*REQUIRED TASK A*.
Summarize the advice on studying Japanese below in two sentences.
*REQUIRED TASK B*.
Using the advice on studying Japanese below, answer yes or no to each statement and quote the words that decide it: (i) The writer's class nickname is Halchan or Haruchan. (ii) The writer reached N1 in under two years. (iii) The text says every learner must keep the same pace.
*REQUIRED TASK C*.
Write the next part of the advice on studying Japanese below, picking up after its final sentence.

*PAGE EXCERPT*.
•••••

Tsuchan (I appreciate that is not your username, but that's what you go by now in a purely endearing sense - my Japanese language class took the first syllable and added chan as a term of endearment/encouragement, so I'm Halchan (or Haruchan) and Porcile is "twatchan")
THE ABSOLUTE BASICS
- Fuck the Anki core 5k or whatever it is
- Fuck any sort or 'games' that help you to learn kanji
- Fuck duolingo, delete that absolute shit right now
- The only way to learn Japanese is by doing the fucking textbooks. No exceptions.
FIRST THING TO NOTE:
HOLY MOTHERFUCKING SHIT, JAPANESE IS FUCKING HARD. IF YOU AIN'T GONNA GO 110% BALLS TO THE WALLS THEN FUCK YOU, JUST GIVE UP NOW. THIS ESPECIALLY APPLIES IF YOU'RE NOT A JAPANESE MAJOR AT UNI AND ARE TRYING TO STUDY ON YOUR OWN.
I DID NOTHING TO N1 IN 2.5 YEARS. IF YOU CAN'T DO IT FASTER THAN THIS YOU ARE FUCKING AROUND AND SHOULD GIVE UP.
(This is for emphasis, obviously you work at your own pace but bear in mind that if you take significantly longer you haven't been studying properly)
Right, my friend, here we go with the basic outline of the no BS approach to studying Japanese.

•••••

*ENTRIES SHOWN*.

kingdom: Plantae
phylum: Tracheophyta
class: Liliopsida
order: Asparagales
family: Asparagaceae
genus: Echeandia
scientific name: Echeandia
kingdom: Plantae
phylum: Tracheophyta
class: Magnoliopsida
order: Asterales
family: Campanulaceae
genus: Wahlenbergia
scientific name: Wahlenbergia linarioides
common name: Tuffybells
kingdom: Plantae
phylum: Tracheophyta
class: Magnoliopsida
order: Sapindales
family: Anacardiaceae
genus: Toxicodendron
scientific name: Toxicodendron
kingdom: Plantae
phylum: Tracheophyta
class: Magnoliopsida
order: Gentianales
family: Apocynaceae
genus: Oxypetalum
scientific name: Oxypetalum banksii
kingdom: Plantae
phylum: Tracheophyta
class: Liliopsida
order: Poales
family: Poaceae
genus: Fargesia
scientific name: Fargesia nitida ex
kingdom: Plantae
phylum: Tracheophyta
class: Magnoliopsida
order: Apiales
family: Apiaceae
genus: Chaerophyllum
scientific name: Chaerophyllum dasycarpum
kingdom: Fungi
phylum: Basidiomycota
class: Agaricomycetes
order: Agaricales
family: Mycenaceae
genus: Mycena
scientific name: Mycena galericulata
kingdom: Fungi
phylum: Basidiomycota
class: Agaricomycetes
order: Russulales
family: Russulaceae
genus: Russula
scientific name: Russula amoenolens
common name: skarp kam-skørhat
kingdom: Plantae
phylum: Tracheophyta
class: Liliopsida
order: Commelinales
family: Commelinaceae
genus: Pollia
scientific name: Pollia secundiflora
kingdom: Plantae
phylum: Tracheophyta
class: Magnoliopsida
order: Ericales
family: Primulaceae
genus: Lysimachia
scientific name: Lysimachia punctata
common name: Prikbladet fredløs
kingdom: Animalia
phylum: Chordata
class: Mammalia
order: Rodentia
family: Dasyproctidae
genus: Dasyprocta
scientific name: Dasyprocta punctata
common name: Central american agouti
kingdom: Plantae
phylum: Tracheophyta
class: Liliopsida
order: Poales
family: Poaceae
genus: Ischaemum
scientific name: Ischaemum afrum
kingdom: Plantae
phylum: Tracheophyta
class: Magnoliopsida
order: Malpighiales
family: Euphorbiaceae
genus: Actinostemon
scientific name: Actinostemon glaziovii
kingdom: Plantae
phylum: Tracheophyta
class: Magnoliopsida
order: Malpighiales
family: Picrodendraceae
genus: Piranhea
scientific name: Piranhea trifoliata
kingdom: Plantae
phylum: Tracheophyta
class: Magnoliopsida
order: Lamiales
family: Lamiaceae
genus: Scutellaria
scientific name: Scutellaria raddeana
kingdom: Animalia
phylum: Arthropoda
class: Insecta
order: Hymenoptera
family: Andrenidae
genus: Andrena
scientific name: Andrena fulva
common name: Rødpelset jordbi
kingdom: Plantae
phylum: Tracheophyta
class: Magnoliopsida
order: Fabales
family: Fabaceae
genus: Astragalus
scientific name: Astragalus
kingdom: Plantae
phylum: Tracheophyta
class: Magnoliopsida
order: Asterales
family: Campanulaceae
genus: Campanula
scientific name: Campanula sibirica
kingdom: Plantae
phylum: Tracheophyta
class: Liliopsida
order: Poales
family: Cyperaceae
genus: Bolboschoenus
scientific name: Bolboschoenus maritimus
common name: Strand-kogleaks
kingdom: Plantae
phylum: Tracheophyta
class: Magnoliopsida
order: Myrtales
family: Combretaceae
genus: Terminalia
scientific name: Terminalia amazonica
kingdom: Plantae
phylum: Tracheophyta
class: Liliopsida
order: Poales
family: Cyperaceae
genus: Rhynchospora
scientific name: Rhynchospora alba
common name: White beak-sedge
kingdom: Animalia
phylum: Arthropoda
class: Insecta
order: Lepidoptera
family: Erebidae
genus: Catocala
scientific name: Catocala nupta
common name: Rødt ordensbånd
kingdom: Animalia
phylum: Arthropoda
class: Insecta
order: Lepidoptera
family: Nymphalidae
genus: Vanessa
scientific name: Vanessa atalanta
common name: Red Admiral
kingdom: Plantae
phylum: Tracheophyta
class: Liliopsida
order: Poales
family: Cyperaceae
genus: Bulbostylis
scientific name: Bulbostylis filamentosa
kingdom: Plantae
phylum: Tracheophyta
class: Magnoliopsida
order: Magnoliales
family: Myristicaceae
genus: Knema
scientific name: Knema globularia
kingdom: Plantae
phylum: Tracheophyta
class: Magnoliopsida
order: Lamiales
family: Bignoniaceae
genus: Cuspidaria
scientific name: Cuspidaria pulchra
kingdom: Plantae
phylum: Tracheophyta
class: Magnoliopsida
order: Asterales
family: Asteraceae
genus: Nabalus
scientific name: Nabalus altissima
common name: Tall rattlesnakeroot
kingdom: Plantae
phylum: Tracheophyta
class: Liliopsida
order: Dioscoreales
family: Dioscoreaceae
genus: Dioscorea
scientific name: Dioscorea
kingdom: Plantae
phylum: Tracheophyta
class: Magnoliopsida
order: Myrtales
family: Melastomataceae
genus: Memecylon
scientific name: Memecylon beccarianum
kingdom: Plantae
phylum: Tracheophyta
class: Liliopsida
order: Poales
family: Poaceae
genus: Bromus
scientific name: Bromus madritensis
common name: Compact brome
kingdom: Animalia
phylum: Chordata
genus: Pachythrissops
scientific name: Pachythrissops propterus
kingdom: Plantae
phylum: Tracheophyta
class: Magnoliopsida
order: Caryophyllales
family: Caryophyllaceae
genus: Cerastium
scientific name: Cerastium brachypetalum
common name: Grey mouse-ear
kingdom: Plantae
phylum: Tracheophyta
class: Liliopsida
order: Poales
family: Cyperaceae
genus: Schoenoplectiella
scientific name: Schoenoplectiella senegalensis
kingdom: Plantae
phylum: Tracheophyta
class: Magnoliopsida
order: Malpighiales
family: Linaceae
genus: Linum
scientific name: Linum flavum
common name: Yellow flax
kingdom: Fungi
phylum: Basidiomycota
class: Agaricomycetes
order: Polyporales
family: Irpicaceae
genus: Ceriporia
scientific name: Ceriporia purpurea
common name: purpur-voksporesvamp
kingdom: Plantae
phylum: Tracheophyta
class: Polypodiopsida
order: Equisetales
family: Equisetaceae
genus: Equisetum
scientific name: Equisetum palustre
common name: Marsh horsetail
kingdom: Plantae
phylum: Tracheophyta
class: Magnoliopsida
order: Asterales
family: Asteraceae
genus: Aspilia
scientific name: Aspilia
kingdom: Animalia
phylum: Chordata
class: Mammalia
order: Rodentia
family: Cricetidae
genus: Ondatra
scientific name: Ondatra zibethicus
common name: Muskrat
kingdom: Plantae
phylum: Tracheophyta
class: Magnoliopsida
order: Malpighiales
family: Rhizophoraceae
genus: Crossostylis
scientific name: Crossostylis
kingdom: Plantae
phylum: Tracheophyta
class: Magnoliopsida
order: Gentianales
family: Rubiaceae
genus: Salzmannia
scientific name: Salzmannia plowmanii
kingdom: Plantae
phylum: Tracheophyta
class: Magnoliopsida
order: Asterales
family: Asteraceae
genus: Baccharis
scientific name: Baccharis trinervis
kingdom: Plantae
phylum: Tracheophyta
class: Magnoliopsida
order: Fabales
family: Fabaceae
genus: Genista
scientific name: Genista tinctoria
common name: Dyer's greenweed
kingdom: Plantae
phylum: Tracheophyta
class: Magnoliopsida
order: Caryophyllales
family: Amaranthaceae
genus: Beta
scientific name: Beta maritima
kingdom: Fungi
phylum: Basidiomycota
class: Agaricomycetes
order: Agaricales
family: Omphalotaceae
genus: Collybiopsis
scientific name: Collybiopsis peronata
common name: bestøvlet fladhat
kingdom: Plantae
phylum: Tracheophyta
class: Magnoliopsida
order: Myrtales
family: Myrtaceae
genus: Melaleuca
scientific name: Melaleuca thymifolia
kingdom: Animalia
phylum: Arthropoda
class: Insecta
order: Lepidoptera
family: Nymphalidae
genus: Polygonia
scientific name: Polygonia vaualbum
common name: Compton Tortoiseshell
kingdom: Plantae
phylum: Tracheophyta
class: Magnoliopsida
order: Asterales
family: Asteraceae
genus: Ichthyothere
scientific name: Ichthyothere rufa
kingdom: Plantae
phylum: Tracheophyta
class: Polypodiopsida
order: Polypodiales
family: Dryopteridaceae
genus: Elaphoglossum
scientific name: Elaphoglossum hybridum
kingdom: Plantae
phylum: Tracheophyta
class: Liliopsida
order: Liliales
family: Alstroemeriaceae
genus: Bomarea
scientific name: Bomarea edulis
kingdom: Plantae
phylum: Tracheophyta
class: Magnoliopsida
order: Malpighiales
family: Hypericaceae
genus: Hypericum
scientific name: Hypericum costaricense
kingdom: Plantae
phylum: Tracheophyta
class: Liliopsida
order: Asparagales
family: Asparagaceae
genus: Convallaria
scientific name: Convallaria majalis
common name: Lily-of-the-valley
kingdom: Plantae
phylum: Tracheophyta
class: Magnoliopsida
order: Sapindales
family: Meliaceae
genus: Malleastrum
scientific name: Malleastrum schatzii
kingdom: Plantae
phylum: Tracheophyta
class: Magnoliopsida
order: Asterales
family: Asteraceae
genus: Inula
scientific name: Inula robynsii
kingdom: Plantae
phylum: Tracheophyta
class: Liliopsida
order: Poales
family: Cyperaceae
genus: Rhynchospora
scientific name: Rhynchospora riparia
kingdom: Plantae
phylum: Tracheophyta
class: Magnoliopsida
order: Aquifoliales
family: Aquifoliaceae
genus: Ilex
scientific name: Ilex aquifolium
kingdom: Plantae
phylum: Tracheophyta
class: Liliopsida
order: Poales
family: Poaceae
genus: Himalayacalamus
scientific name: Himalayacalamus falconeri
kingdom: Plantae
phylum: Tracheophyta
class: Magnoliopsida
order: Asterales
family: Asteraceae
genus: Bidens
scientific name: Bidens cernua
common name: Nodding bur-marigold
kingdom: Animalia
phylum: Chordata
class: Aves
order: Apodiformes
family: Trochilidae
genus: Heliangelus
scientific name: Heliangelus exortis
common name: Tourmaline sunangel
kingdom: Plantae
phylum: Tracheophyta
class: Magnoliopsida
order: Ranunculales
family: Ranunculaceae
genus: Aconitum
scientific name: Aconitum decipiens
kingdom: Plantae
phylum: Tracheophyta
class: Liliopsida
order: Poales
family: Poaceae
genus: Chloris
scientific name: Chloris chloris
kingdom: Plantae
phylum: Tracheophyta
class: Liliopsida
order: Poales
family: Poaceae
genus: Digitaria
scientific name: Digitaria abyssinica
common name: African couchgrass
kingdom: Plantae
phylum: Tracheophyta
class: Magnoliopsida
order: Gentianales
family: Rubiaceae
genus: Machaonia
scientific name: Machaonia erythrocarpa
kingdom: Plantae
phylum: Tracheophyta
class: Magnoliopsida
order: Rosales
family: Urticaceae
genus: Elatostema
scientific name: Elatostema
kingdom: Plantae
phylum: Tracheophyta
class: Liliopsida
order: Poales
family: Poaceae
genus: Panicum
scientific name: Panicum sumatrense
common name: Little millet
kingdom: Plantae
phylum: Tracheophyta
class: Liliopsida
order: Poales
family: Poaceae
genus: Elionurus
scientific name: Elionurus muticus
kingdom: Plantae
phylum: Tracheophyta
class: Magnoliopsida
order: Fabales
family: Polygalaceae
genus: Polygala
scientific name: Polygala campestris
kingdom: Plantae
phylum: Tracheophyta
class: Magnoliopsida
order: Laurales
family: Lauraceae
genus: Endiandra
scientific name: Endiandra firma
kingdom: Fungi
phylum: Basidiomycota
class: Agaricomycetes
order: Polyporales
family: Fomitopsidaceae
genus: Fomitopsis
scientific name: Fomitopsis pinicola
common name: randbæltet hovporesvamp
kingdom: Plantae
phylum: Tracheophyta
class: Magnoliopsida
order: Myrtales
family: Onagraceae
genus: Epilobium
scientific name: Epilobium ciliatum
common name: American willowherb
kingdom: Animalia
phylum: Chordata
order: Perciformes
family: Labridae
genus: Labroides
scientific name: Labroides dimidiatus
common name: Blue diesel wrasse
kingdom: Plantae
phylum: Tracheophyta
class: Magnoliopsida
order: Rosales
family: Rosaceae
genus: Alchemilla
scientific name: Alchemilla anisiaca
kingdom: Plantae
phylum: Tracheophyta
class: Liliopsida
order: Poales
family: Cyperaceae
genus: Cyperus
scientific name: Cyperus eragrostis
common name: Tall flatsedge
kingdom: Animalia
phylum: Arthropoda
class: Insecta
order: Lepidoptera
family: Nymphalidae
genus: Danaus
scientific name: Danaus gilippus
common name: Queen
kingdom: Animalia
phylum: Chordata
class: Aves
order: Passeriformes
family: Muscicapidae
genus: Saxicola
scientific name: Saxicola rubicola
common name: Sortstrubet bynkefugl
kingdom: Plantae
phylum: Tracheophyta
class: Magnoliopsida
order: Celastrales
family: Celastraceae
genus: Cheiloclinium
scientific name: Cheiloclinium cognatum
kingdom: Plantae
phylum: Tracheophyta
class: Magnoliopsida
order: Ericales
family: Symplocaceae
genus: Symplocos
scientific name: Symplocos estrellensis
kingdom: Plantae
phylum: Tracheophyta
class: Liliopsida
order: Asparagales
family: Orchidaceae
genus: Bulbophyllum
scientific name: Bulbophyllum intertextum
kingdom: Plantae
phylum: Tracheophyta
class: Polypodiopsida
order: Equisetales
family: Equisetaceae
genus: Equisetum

•••••

*EXPECTED ANSWER A*.
The writer addresses the reader as "Tsuchan," a nickname made the way their Japanese class formed them, by taking a first syllable and adding "chan." The writer dismisses Anki core 5k, kanji games and Duolingo, insists that textbooks are the only way to learn Japanese, warns that the language is very hard, and says they went from nothing to N1 in 2.5 years, while allowing that each learner works at their own pace.

*EXPECTED ANSWER B*.
(i) Yes: "so I'm Halchan (or Haruchan)"
(ii) No: "I DID NOTHING TO N1 IN 2.5 YEARS"
(iii) No: "obviously you work at your own pace"

*EXPECTED ANSWER C*.
I'm fluent-ish, i.e. enough to bash my way through daily life and work at a Japanese company (and most importantly to play obscure Japanese eroge) but, genuinely, this will be the most hours efficient way of learning Japanese.
Step Ground Zero:
Sweet jesus, get a Japanese teacher as soon as possible. A native is essential. You already live in Japan so do whatever is necessary. Best situation is signing up to a language school. If you don't have a teacher, the below will be more difficult because you won't have anyone to correct your mistakes. If you don't have a teacher, you'll continue to make basic errors which may set back your progress upwards of a year.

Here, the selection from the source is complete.